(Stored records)
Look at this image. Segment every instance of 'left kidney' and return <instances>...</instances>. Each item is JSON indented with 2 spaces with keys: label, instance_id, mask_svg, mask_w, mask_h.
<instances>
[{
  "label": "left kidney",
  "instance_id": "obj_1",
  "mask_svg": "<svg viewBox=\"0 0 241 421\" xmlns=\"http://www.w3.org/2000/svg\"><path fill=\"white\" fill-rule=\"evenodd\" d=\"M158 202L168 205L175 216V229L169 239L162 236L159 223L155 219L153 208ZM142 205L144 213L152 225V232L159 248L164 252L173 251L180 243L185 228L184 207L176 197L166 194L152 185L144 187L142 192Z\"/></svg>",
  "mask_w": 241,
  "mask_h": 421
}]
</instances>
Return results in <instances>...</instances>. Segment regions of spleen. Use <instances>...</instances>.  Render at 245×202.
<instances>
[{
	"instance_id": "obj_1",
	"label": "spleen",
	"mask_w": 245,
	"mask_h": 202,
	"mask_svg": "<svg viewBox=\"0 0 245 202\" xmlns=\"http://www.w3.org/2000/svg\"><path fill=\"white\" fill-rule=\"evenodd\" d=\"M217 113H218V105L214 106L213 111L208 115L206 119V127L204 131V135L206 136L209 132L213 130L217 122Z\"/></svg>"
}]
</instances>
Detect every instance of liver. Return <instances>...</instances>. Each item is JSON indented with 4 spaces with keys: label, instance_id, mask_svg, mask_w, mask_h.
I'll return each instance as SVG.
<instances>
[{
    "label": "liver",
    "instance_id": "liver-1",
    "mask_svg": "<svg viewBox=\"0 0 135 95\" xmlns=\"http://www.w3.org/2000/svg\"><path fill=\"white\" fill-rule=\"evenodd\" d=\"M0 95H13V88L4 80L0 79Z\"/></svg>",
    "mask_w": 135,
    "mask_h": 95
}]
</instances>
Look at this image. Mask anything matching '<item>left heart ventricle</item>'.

• **EXERCISE**:
Convert every line of the items above into a Markdown table with the columns "No." and "Line." Number each row in order and leave out blank lines.

• **FULL SOLUTION**:
| No. | Line |
|---|---|
| 1 | Look at this image. Segment every instance of 'left kidney' and return <instances>...</instances>. Each item is JSON indented with 2 spaces with keys: label, instance_id, mask_svg, mask_w, mask_h. |
| 2 | <instances> |
| 3 | [{ |
| 4 |   "label": "left kidney", |
| 5 |   "instance_id": "obj_1", |
| 6 |   "mask_svg": "<svg viewBox=\"0 0 241 421\" xmlns=\"http://www.w3.org/2000/svg\"><path fill=\"white\" fill-rule=\"evenodd\" d=\"M158 202L168 205L175 216V229L169 239L162 236L159 223L155 219L153 208ZM142 205L144 213L152 225V232L159 248L164 252L173 251L180 243L185 228L184 207L176 197L166 194L152 185L144 187L142 192Z\"/></svg>", |
| 7 |   "mask_w": 241, |
| 8 |   "mask_h": 421 |
| 9 | }] |
| 10 | </instances> |
| 11 | Return results in <instances>...</instances>. Segment regions of spleen. Use <instances>...</instances>.  Render at 245×202. |
| 12 | <instances> |
| 13 | [{ |
| 14 | 	"instance_id": "obj_1", |
| 15 | 	"label": "spleen", |
| 16 | 	"mask_w": 245, |
| 17 | 	"mask_h": 202, |
| 18 | 	"mask_svg": "<svg viewBox=\"0 0 245 202\" xmlns=\"http://www.w3.org/2000/svg\"><path fill=\"white\" fill-rule=\"evenodd\" d=\"M217 113H218V105L214 106L213 111L208 115L206 119V127L204 131V135L206 136L209 132L213 130L217 122Z\"/></svg>" |
| 19 | }] |
| 20 | </instances> |
| 21 | Detect every instance of liver. Return <instances>...</instances>. Each item is JSON indented with 4 spaces with keys: label, instance_id, mask_svg, mask_w, mask_h. |
| 22 | I'll return each instance as SVG. |
| 23 | <instances> |
| 24 | [{ |
| 25 |     "label": "liver", |
| 26 |     "instance_id": "liver-1", |
| 27 |     "mask_svg": "<svg viewBox=\"0 0 135 95\" xmlns=\"http://www.w3.org/2000/svg\"><path fill=\"white\" fill-rule=\"evenodd\" d=\"M0 95H13V88L4 80L0 79Z\"/></svg>", |
| 28 |     "mask_w": 135, |
| 29 |     "mask_h": 95 |
| 30 | }] |
| 31 | </instances> |
| 32 | Look at this image. Mask anything matching '<item>left heart ventricle</item>'. |